In industrial scenarios, firms aim to reduce expenses while maximizing productivity.
An important aspect is minimizing the costs associated with manufacturing.
For a machine-based production system, total cost comprises setup and operating costs.
The goal is to determine the number of machines (denoted as m) that minimizes these total costs.

To start with, let's break down the costs involved:

• Setup cost: This has a direct linear relationship with the number of machines.
• Operating cost: This depends on both the number of machines and the time required to produce the units, given that more machines reduce production time.

Combining these, we get the total cost formula:
\[ C = ms + mp \left( \frac{q}{mn} \right) \] where:

• C is the total cost.
• s is the setup cost per machine.
• p is the hourly operating cost per machine.
• q is the total quantity to produce.
• n is the production quantity of one machine per hour.

Using calculus, specifically the first derivative test, we derive an optimal formula for m, ensuring that total cost is at its minimum.

To find the minimum cost, we need to analyze how total cost changes with the number of machines.

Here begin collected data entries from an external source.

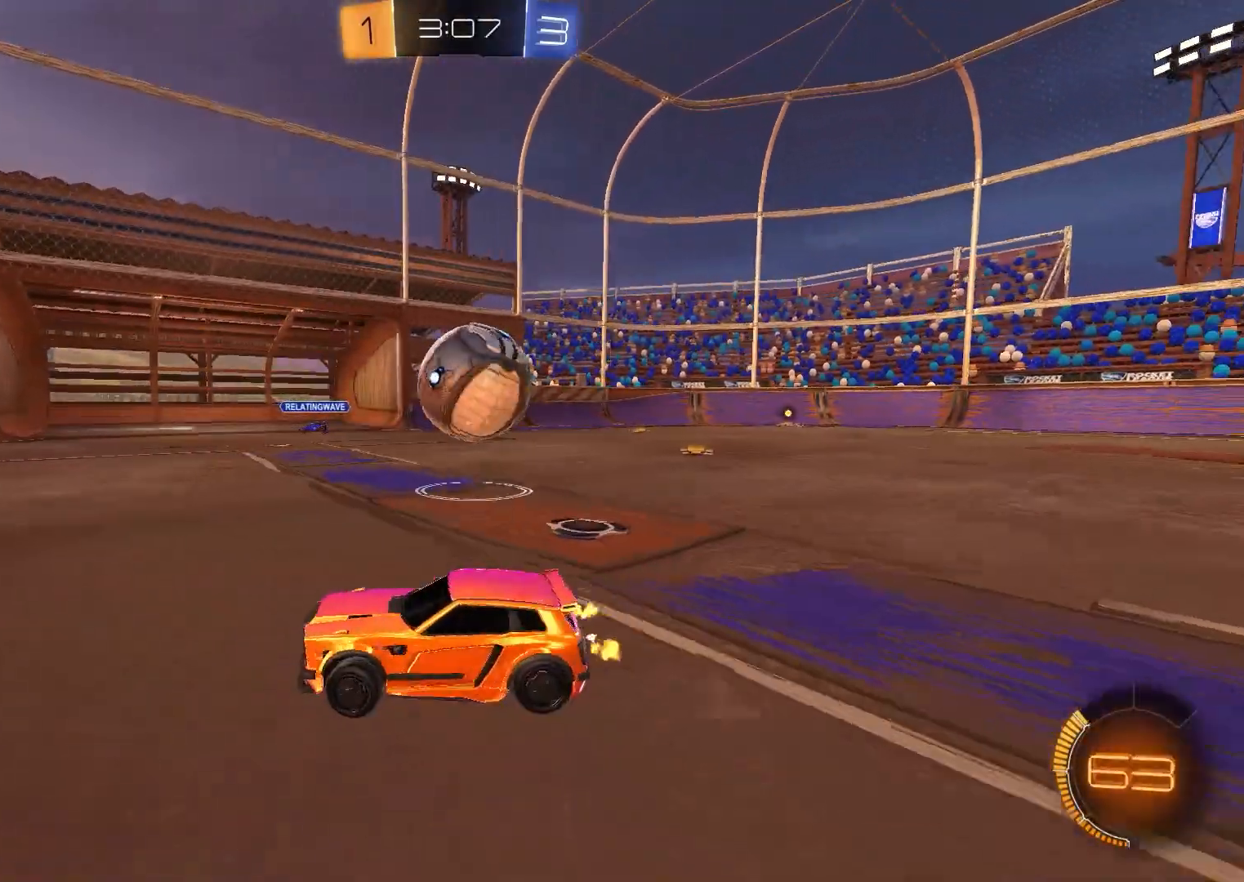
{"buttons": ["A", "B", "R2"], "right_stick": "center", "events": [[467, "A", "down"]]}
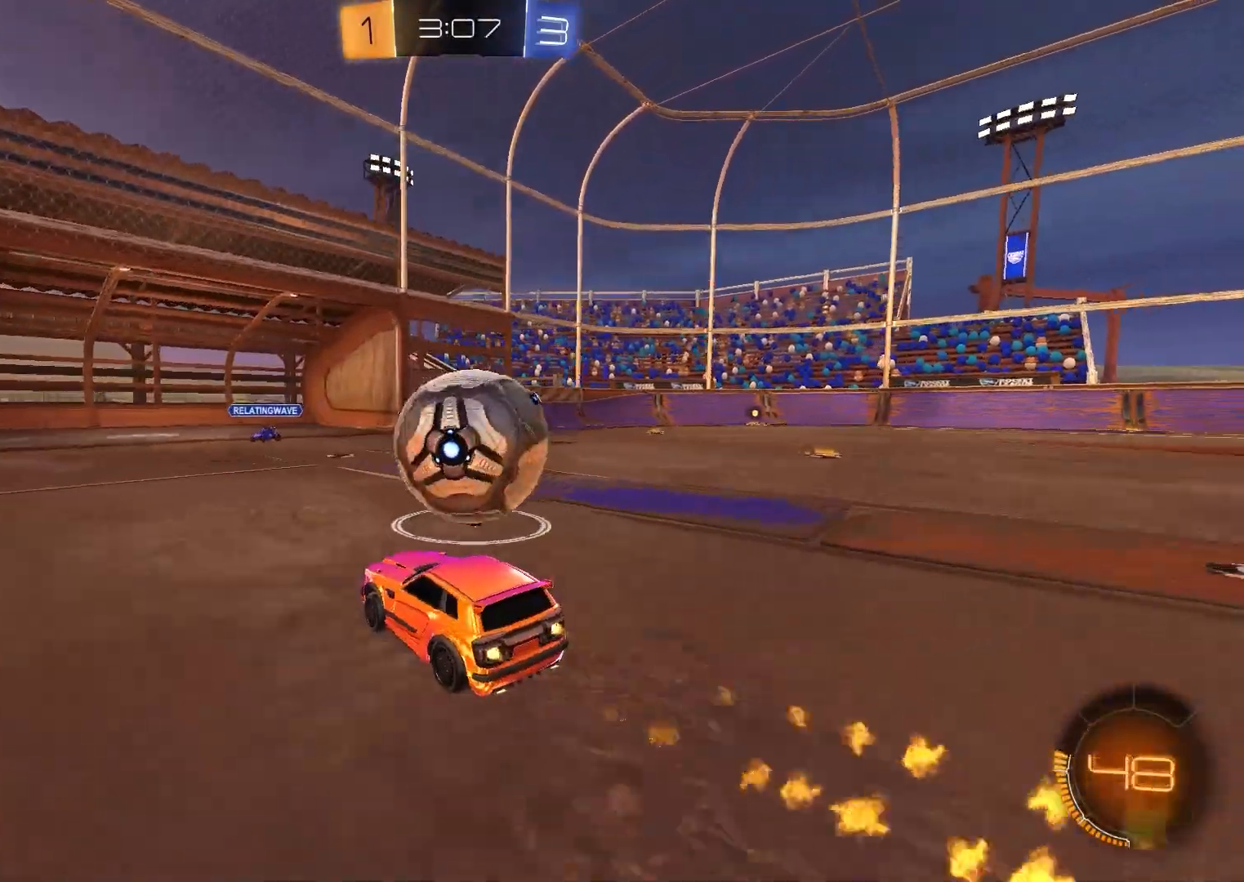
{"buttons": [], "right_stick": "center", "events": [[17, "A", "up"], [17, "B", "up"], [33, "A", "down"], [33, "B", "down"], [50, "X", "down"], [133, "B", "up"], [233, "R2", "up"], [250, "X", "up"], [317, "A", "up"]]}
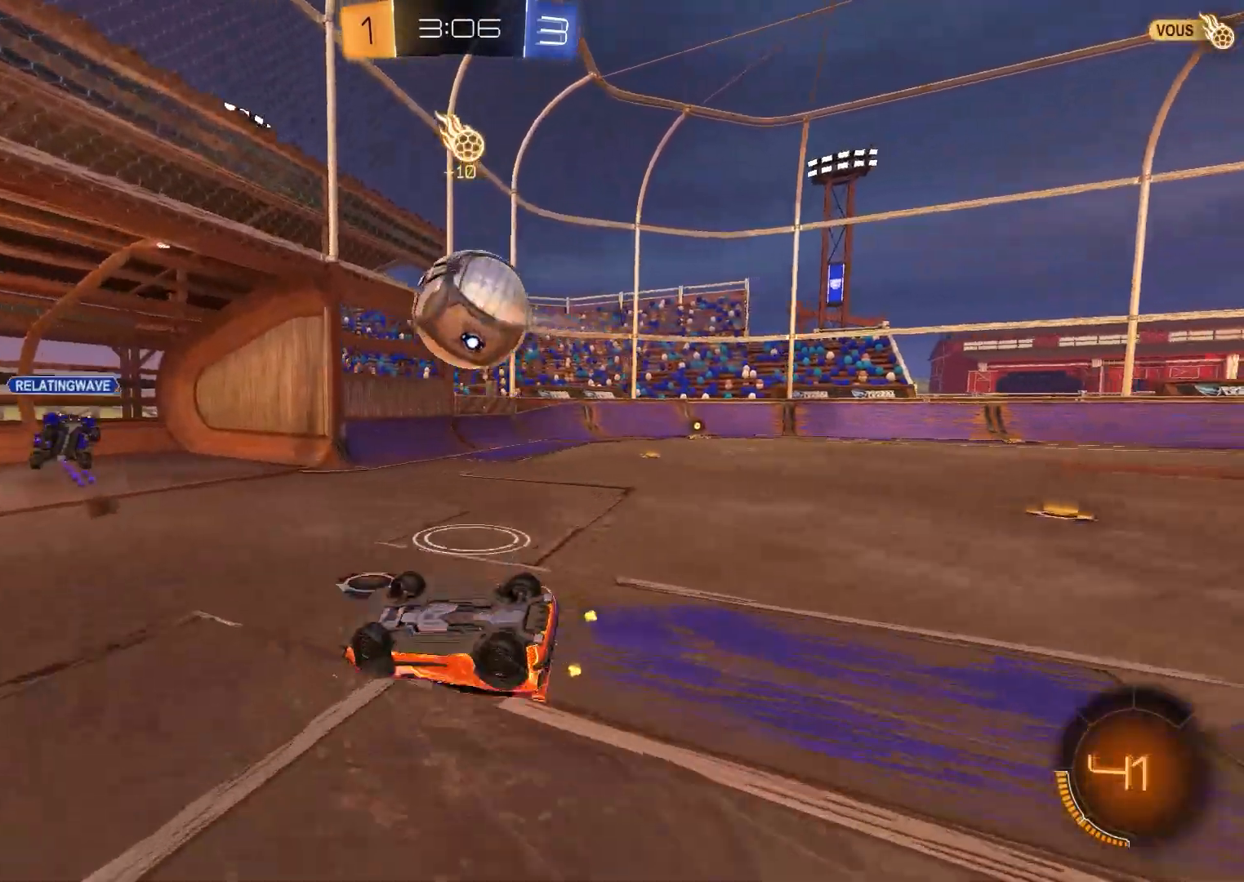
{"buttons": ["R2"], "right_stick": "center", "events": [[283, "R2", "down"]]}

We do this by taking derivatives.
The cost function is:\[ C = ms + mp \left( \frac{q}{mn} \right) \]First, simplify it to:
\[ C = ms + \frac{pq}{n} \]Next, take the derivative of this function with respect to m (number of machines):

\[ \frac{dC}{dm} = s - \frac{pq}{mn^2} \]To find the value of m where cost is minimized, set this derivative equal to zero:

\[ s - \frac{pq}{mn^2} = 0 \]Solving for m, we get:
\[ m = \sqrt{ \frac{pq}{sn} } \]This tells us the optimal number of machines required to minimize total cost.

When manufacturing optimizes the number of machines, an interesting property arises: the setup cost and operating cost balance out.
Let's explore why and how that works.

At the optimal number of machines \left( m = \sqrt{ \frac{pq}{sn} } \right):

• Setup cost becomes:
\[ ms = s \sqrt{ \frac{pq}{sn} } \]
• Operating cost becomes:
\[ mpt = p \left( \frac{q}{mn} \right) = p \left( \frac{q}{ \sqrt{ \frac{pq}{sn} } \times n} \right) \]Simplifying, we observe that:\[ mpt = s \sqrt{ \frac{pq}{sn} } \]Thus, the setup and operating costs are equal when using the optimal number of machines. This balance emphasizes an important point:
• Optimizing operation ensures neither cost is excessively high.
• It stabilizes the total cost structure efficiently.
Understanding this principle helps firms plan better, ensuring resource allocation that maximizes efficacy while minimizing waste.